■ WHAT THIS TASK INVOLVES ■
Please copy each of the entries below word for word, leaving out the pictures.
★ ★ ★ ★ ★
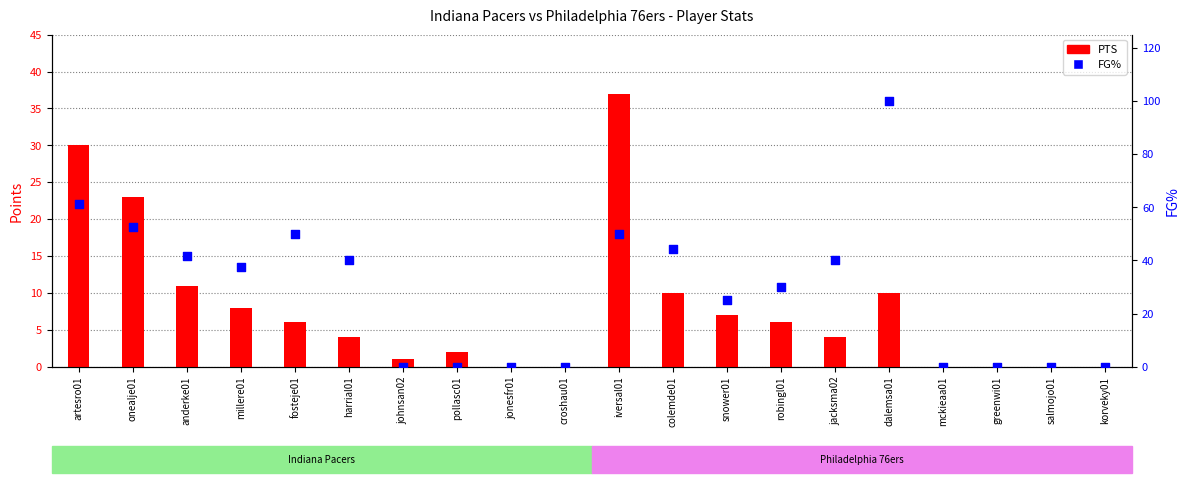

Which series contains the lowest Y value?

PTS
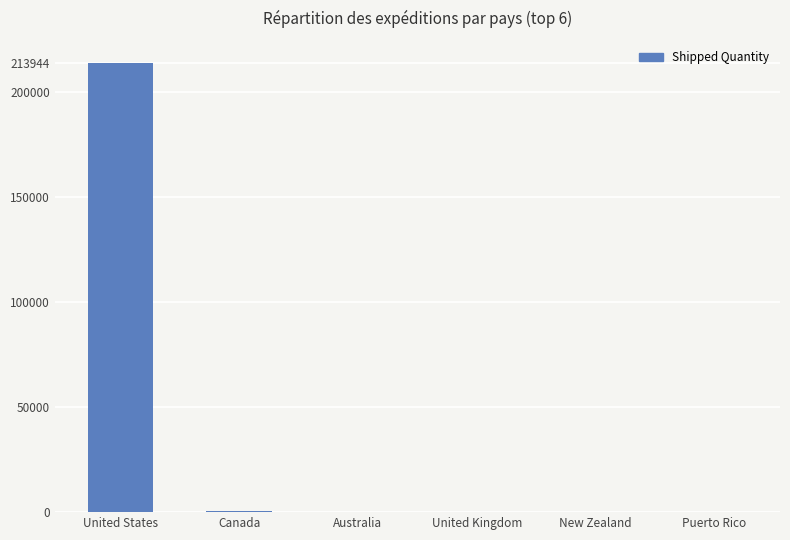

Which label corresponds to the largest value in the chart?

United States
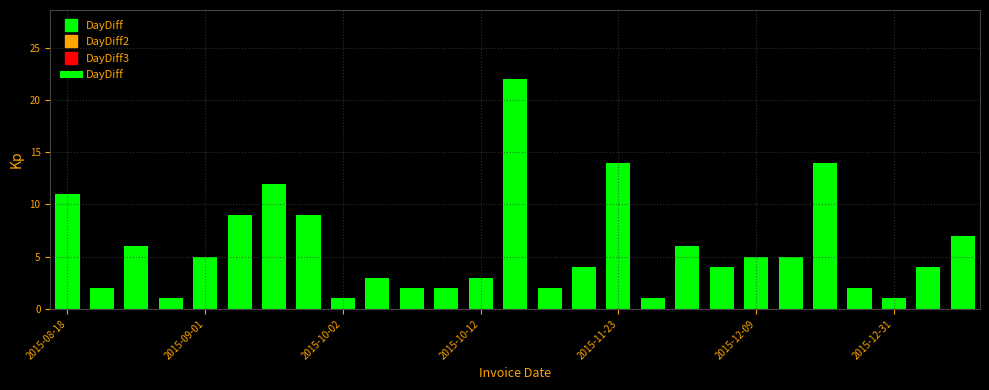

What is the average value?

6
★ ★ ★ ★ ★
■ ANSWER SECTION ■
Which series contains the lowest Y value?

PTS

Which label corresponds to the largest value in the chart?

United States

What is the average value?

6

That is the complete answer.